Não é segredo nenhum: um dos grandes problemas que as famílias portuguesas enfrentam atualmente é o acesso à habitação. O colapso do mercado imobiliário é preocupante a vários níveis. E a camada da população mais afetada é justamente a camada da população mais vulnerável, que se encontra no início de carreira ou a construir família, e que não consegue adquirir casa própria, sendo um incentivo adicional à emigração.

Quando era criança, pensava que comprar casa seria um processo simples. Mas à medida que fui crescendo, percebi que não era assim tão fácil. Aliás, ao entrar para a faculdade, quando já sonhava em ter o meu próprio canto, os mais velhos diziam sempre “Primeiro, tens de ter estabilidade. Tens de te formar, arranjar emprego na tua área e ficar efetiva. Só depois poderás comprar a teu cantinho.”

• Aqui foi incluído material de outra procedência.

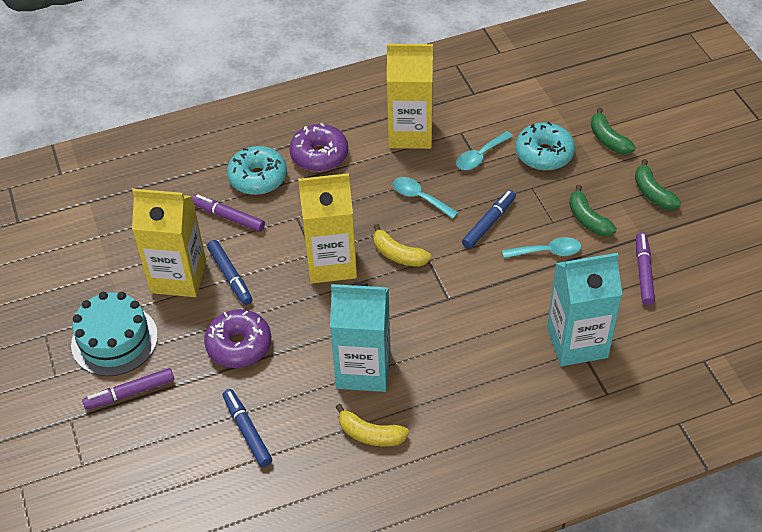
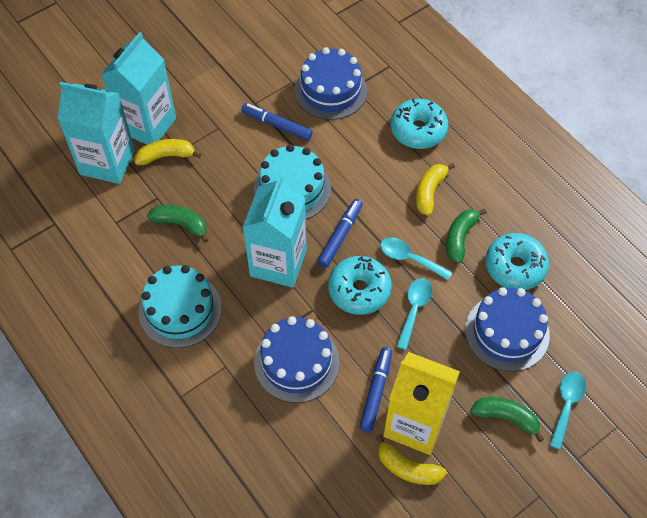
blue cake: none = 0 -> [254,316,339,403] [294,47,367,120] [465,287,550,372] = 3
purple donut: [204,309,271,368] [289,123,348,172] = 2 -> none = 0
purple marker: [82,368,174,410] [193,194,265,232] [636,232,655,305] = 3 -> none = 0
turquoise cake: [71,292,158,376] = 1 -> [138,265,222,348] [254,144,331,220] = 2
turquoise carton: [330,282,391,392] [547,253,622,366] = 2 -> [58,82,135,184] [101,32,176,145] [243,175,307,287] = 3
turquoise donut: [227,146,287,195] [515,121,575,170] = 2 -> [328,256,392,315] [391,99,448,149] [485,233,549,290] = 3
yellow banana: [336,404,409,447] [373,224,431,267] = 2 -> [134,139,201,165] [376,434,447,485] [416,163,455,216] = 3
yellow carton: [132,189,206,297] [298,173,357,284] [387,44,433,149] = 3 -> [384,352,460,455] = 1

Fiz tal e qual como as ditas normas diziam. Estudei, trabalhei e entrei para o quadro. No entanto, hoje vejo que termos o nosso “canto” não é assim tão simples. Não basta apenas ter um emprego e estar efetivo. Isso era no tempo de Nossa Senhora. Hoje em dia, requer um investimento financeiro avultado, que quase sempre é feito com recurso ao crédito. Para grande parte das famílias, a compra da casa é mesmo o maior investimento que fazem durante a sua vida.

Mas o recurso ao crédito significa que, embora este seja cedido a alguém aparentemente sem risco, como o financiamento é tipicamente feito com taxas variáveis, o mais certo é ter grandes flutuações no valor das prestações a pagar que, na maioria das vezes, ultrapassam os 1200€, valor este maior que o ordenado mínimo em vigor. Já para não esquecer que para ter acesso a este crédito bancário, deverá seguir vários outros critérios, para além de estabilidade no emprego.

Neste sentido, a alternativa é o arrendamento. Aliás, esta tende a ser a opção escolhida por quem não tem acesso ao mercado imobiliário devido a restrições financeiras.

Aqui, o problema altera-se: as casas disponíveis para arrendar são poucas e caras devido à alta procura. No Funchal, em Lisboa ou no Porto, os valores dos arrendamentos ultrapassam o imaginável. Portugal está na moda, para além de ser um destino turístico popular. Mas para quem precisa de comprar ou arrendar casa, este aumento da procura significa que vai ter de pagar mais, ou deslocar-se para a periferia, a menos que haja um aumento do parque habitacional.

Questiono: vale a pena pagar 1200€ ao banco para termos a nossa casa? Ou vale a pena arrendar um T1 pelo mesmo valor? Atualmente, não temos grandes opções. Os apoios do Governo são escassos, se não mesmo nulos. “They don’t care about us.”

Chegámos a um ponto em que temos de fazer malabarismos e acrobacias para conseguir uma certa estabilidade, conforto e segurança. Justo? Deixo a pergunta no ar. Como dizia o autor Pedro Vieira, “Erámos felizes e não sabíamos!”

Alexandra Nepomuceno escreve à segunda-feira, de 4 em 4 semanas.